Selected excerpt.
The author of this chapter is Jim Disbrow, Operations Research Analyst, Energy Information Administration.
The basics of geothermal energy resources, electricity generation technology, and the state of the geothermal industry were reported by the Energy Information Administration in 1991 . In 1995, the first issue of the Renewable Energy Annual  updated the status of various aspects of electricity generation from geothermal energy and reported preliminary data on direct consumption of geothermal energy . Since 1991, six new geothermal power plants have been brought into operation in the United States. In Nevada, Soda Lake II, a 13-megawatt binary plant began operating in 1991; Steamboat 2 and 3, two 14-megawatt binary plants began operating in 1992; and Brady Hot Springs, a 21 megawatt double-flash plant also entered service in 1992. In California’s Imperial Valley, the 33-megawatt Heber station began operating in 1993. And in Hawaii, Puna, a 25-megawatt hybrid single-flash plant, began producing electricity in 1993 .
In 1995, U.S. geothermal capacity totaled 2,968 megawatts nationwide (see Table 5 in Chapter 1). This capacity produced 14,656,463 thousand kilowatthours of electricity (see Table 4). This amount of generation is roughly equivalent to 24 million barrels of oil, 7.5 million tons of coal (and 8.6 billion pounds of carbon in the form of carbon dioxide), or 152 billion cubic feet of natural gas (and 4.8 billion pounds of carbon). An important side benefit from geothermal power sources is the reduction in amount of hydrocarbons that need to be consumed and the associated greenhouse gases .
With the construction of new geothermal power facilities stalled, the most significant event in 1996 for the U.S. geothermal industry was the startup of a new 40-megawatt power plant in the Salton Sea known geothermal resource area (KGRA). Total geothermal electricity generation has continued to decrease, most notably as generation at The Geysers has declined. Most facilities, however, continue to produce steady quantities of electricity, including the Navy’s Coso Hot Springs power plants (see Chapter 11 of this report, “Management of Known Geothermal Resource Areas”).

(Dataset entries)

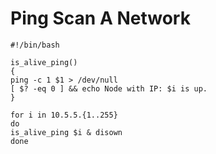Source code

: # Ping Scan A Network

    #!/bin/bash

    is_alive_ping()
    {
    ping -c 1 $1 > /dev/null
    [ $? -eq 0 ] && echo Node with IP: $i is up.
    }

    for i in 10.5.5.{1..255} 
    do
    is_alive_ping $i & disown
    done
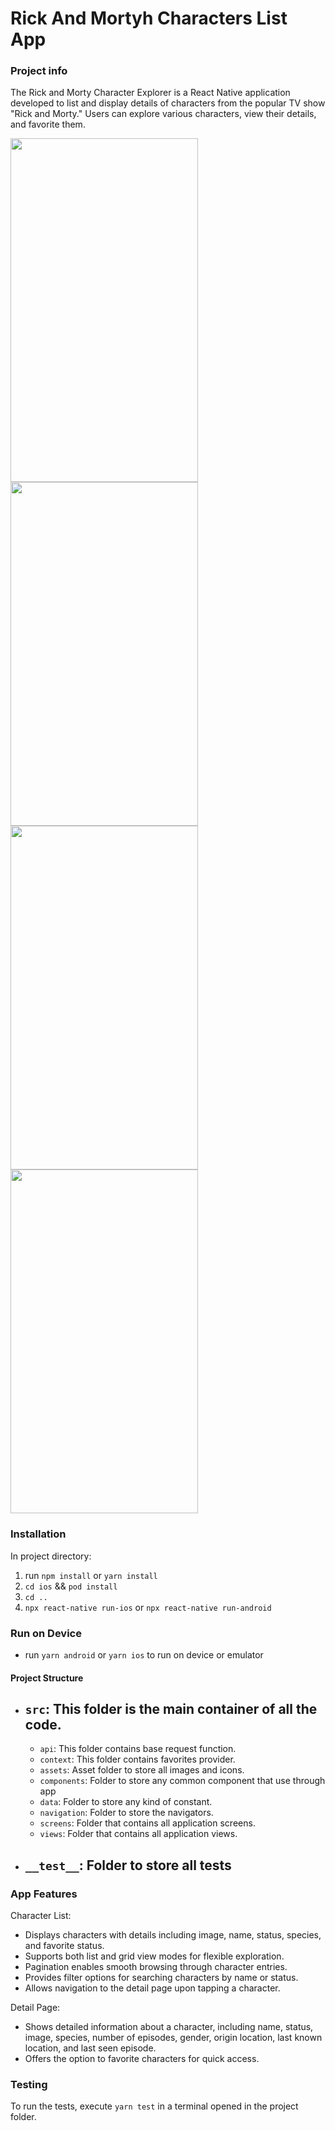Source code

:# Rick And Mortyh Characters List App

### Project info

The Rick and Morty Character Explorer is a React Native application developed to list and display details of characters from the popular TV show "Rick and Morty." Users can explore various characters, view their details, and favorite them.



<img src="https://github.com/kkureli/RickAndMorty/assets/33238066/6aafcedd-bb8b-41bd-a356-a3d407b72800"  width="300" height="550" />
<img src="https://github.com/kkureli/RickAndMorty/assets/33238066/3f10bea0-85ec-4e46-b063-2b7cb425083e"  width="300" height="550" />
<img src="https://github.com/kkureli/RickAndMorty/assets/33238066/18faece7-07fb-460d-8202-1c661c260af0"  width="300" height="550" />
<img src="https://github.com/kkureli/RickAndMorty/assets/33238066/d44ae532-b725-44a4-8775-42361766a26b"  width="300" height="550" />


### Installation

In project directory:

1. run `npm install` or `yarn install`
2. `cd ios` && `pod install`
3. `cd ..`
4. `npx react-native run-ios` or `npx react-native run-android`

### Run on Device

- run `yarn android` or `yarn ios` to run on device or emulator

#### Project Structure

- ## `src`: This folder is the main container of all the code.
  - `api`: This folder contains base request function.
  - `context`: This folder contains favorites provider.
  - `assets`: Asset folder to store all images and icons.
  - `components`: Folder to store any common component that use through app
  - `data`: Folder to store any kind of constant.
  - `navigation`: Folder to store the navigators.
  - `screens`: Folder that contains all application screens.
  - `views`: Folder that contains all application views.
- ## `__test__`: Folder to store all tests

### App Features

Character List:

- Displays characters with details including image, name, status, species, and favorite status.
- Supports both list and grid view modes for flexible exploration.
- Pagination enables smooth browsing through character entries.
- Provides filter options for searching characters by name or status.
- Allows navigation to the detail page upon tapping a character.

Detail Page:
- Shows detailed information about a character, including name, status, image, species, number of episodes, gender, origin location, last known location, and last seen episode.
- Offers the option to favorite characters for quick access.

### Testing

To run the tests, execute `yarn test` in a terminal opened in the project folder.



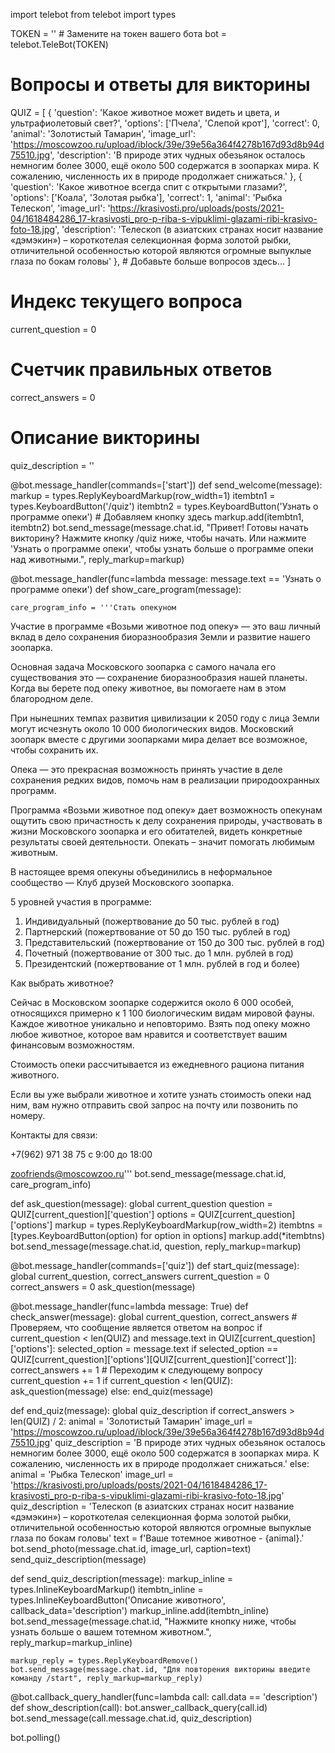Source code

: 
import telebot
from telebot import types

TOKEN = ''  # Замените на токен вашего бота
bot = telebot.TeleBot(TOKEN)

# Вопросы и ответы для викторины
QUIZ = [
    {
        'question': 'Какое животное может видеть и цвета, и ультрафиолетовый свет?',
        'options': ['Пчела', 'Слепой крот'],
        'correct': 0,
        'animal': 'Золотистый Тамарин',
        'image_url': 'https://moscowzoo.ru/upload/iblock/39e/39e56a364f4278b167d93d8b94d75510.jpg',
        'description': 'В природе этих чудных обезьянок осталось немногим более 3000, ещё около 500 содержатся в зоопарках мира. К сожалению, численность их в природе продолжает снижаться.'
    },
    {
        'question': 'Какое животное всегда спит с открытыми глазами?',
        'options': ['Коала', 'Золотая рыбка'],
        'correct': 1,
        'animal': 'Рыбка Телескоп',
        'image_url': 'https://krasivosti.pro/uploads/posts/2021-04/1618484286_17-krasivosti_pro-p-riba-s-vipuklimi-glazami-ribi-krasivo-foto-18.jpg',
        'description': 'Телескоп (в азиатских странах носит название «дэмэкин») – короткотелая селекционная форма золотой рыбки, отличительной особенностью которой являются огромные выпуклые глаза по бокам головы'
    },
    # Добавьте больше вопросов здесь...
]

# Индекс текущего вопроса
current_question = 0

# Счетчик правильных ответов
correct_answers = 0

# Описание викторины
quiz_description = ''

@bot.message_handler(commands=['start'])
def send_welcome(message):
    markup = types.ReplyKeyboardMarkup(row_width=1)
    itembtn1 = types.KeyboardButton('/quiz')
    itembtn2 = types.KeyboardButton('Узнать о программе опеки')  # Добавляем кнопку здесь
    markup.add(itembtn1, itembtn2)
    bot.send_message(message.chat.id, "Привет! Готовы начать викторину? Нажмите кнопку /quiz ниже, чтобы начать. Или нажмите 'Узнать о программе опеки', чтобы узнать больше о программе опеки над животными.", reply_markup=markup)

@bot.message_handler(func=lambda message: message.text == 'Узнать о программе опеки')
def show_care_program(message):

    care_program_info = '''Стать опекуном
Участие в программе «Возьми животное под опеку» — это ваш личный вклад в дело сохранения биоразнообразия Земли и развитие нашего зоопарка.

Основная задача Московского зоопарка с самого начала его существования это — сохранение биоразнообразия нашей планеты. Когда вы берете под опеку животное, вы помогаете нам в этом благородном деле.

При нынешних темпах развития цивилизации к 2050 году с лица Земли могут исчезнуть около 10 000 биологических видов. Московский зоопарк вместе с другими зоопарками мира делает все возможное, чтобы сохранить их.

Опека — это прекрасная возможность принять участие в деле сохранения редких видов, помочь нам в реализации природоохранных программ.

Программа «Возьми животное под опеку» дает возможность опекунам ощутить свою причастность к делу сохранения природы, участвовать в жизни Московского зоопарка и его обитателей, видеть конкретные результаты своей деятельности. Опекать – значит помогать любимым животным.

В настоящее время опекуны объединились в неформальное сообщество — Клуб друзей Московского зоопарка.

5 уровней участия в программе:
 1. Индивидуальный (пожертвование до 50 тыс. рублей в год)
 2. Партнерский (пожертвование от 50 до 150 тыс. рублей в год)
 3. Представительский (пожертвование от 150 до 300 тыс. рублей в год)
 4. Почетный (пожертвование от 300 тыс. до 1 млн. рублей в год)
 5. Президентский (пожертвование от 1 млн. рублей в год и более)

Как выбрать животное?

Сейчас в Московском зоопарке содержится около 6 000 особей, относящихся примерно к 1 100 биологическим видам мировой фауны. Каждое животное уникально и неповторимо. Взять под опеку можно любое животное, которое вам нравится и соответствует вашим финансовым возможностям.

Стоимость опеки рассчитывается из ежедневного рациона питания животного.

Если вы уже выбрали животное и хотите узнать стоимость опеки над ним, вам нужно отправить свой запрос на почту или позвонить по номеру.

Контакты для связи:
 
+7(962) 971 38 75 c 9:00 до 18:00

zoofriends@moscowzoo.ru'''
    bot.send_message(message.chat.id, care_program_info)

def ask_question(message):
    global current_question
    question = QUIZ[current_question]['question']
    options = QUIZ[current_question]['options']
    markup = types.ReplyKeyboardMarkup(row_width=2)
    itembtns = [types.KeyboardButton(option) for option in options]
    markup.add(*itembtns)
    bot.send_message(message.chat.id, question, reply_markup=markup)

@bot.message_handler(commands=['quiz'])
def start_quiz(message):
    global current_question, correct_answers
    current_question = 0
    correct_answers = 0
    ask_question(message)

@bot.message_handler(func=lambda message: True)
def check_answer(message):
    global current_question, correct_answers
    # Проверяем, что сообщение является ответом на вопрос
    if current_question < len(QUIZ) and message.text in QUIZ[current_question]['options']:
        selected_option = message.text
        if selected_option == QUIZ[current_question]['options'][QUIZ[current_question]['correct']]:
            correct_answers += 1
        # Переходим к следующему вопросу
        current_question += 1
        if current_question < len(QUIZ):
            ask_question(message)
        else:
            end_quiz(message)

def end_quiz(message):
    global quiz_description
    if correct_answers > len(QUIZ) / 2:
        animal = 'Золотистый Тамарин'
        image_url = 'https://moscowzoo.ru/upload/iblock/39e/39e56a364f4278b167d93d8b94d75510.jpg'
        quiz_description = 'В природе этих чудных обезьянок осталось немногим более 3000, ещё около 500 содержатся в зоопарках мира. К сожалению, численность их в природе продолжает снижаться.'
    else:
        animal = 'Рыбка Телескоп'
        image_url = 'https://krasivosti.pro/uploads/posts/2021-04/1618484286_17-krasivosti_pro-p-riba-s-vipuklimi-glazami-ribi-krasivo-foto-18.jpg'
        quiz_description = 'Телескоп (в азиатских странах носит название «дэмэкин») – короткотелая селекционная форма золотой рыбки, отличительной особенностью которой являются огромные выпуклые глаза по бокам головы'
    text = f'Ваше тотемное животное - {animal}.'
    bot.send_photo(message.chat.id, image_url, caption=text)
    send_quiz_description(message)

def send_quiz_description(message):
    markup_inline = types.InlineKeyboardMarkup()
    itembtn_inline = types.InlineKeyboardButton('Описание животного', callback_data='description')
    markup_inline.add(itembtn_inline)
    bot.send_message(message.chat.id, "Нажмите кнопку ниже, чтобы узнать больше о вашем тотемном животном.", reply_markup=markup_inline)

    markup_reply = types.ReplyKeyboardRemove()
    bot.send_message(message.chat.id, "Для повторения викторины введите команду /start", reply_markup=markup_reply)

@bot.callback_query_handler(func=lambda call: call.data == 'description')
def show_description(call):
    bot.answer_callback_query(call.id)
    bot.send_message(call.message.chat.id, quiz_description)



bot.polling()




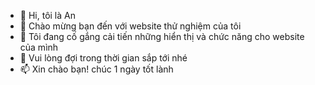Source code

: - 👋 Hi, tôi là An
- 👀 Chào mừng bạn đến với website thử nghiệm của tôi
- 🌱 Tôi đang cố gắng cải tiến những hiển thị và chức năng cho website của mình
- 💞️ Vui lòng đợi trong thời gian sắp tới nhé
- 📫 Xin chào bạn! chúc 1 ngày tốt lành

Exercise requirements.
- a) Condense the paragraph of the geothermal energy text that begins "In 1995, U.S. geothermal capacity totaled" into a short bulleted list that keeps its main facts.
- b) Arrange as a numbered list the lines of the records from their start up to and including the line containing "The Rick and", skipping blank lines. Leave the pictures out of your list.
The records are unrelated to the geothermal energy text.

Results of the exercise.
- a)
- U.S. geothermal capacity in 1995: 2,968 megawatts nationwide
- Electricity produced that year: 14,656,463 thousand kilowatthours
- This generation roughly equals 24 million barrels of oil, or 7.5 million tons of coal (8.6 billion pounds of carbon as carbon dioxide), or 152 billion cubic feet of natural gas (4.8 billion pounds of carbon)
- Side benefit: fewer hydrocarbons need to be consumed, which means fewer associated greenhouse gases

- b)
1. Source code
2. : # Ping Scan A Network
3.     #!/bin/bash
4.     is_alive_ping()
5.     {
6.     ping -c 1 $1 > /dev/null
7.     [ $? -eq 0 ] && echo Node with IP: $i is up.
8.     }
9.     for i in 10.5.5.{1..255} 
10.     do
11.     is_alive_ping $i & disown
12.     done
13. Source code
14. :# Rick And Mortyh Characters List App
15. ### Project info
16. The Rick and Morty Character Explorer is a React Native application developed to list and display details of characters from the popular TV show "Rick and Morty." Users can explore various characters, view their details, and favorite them.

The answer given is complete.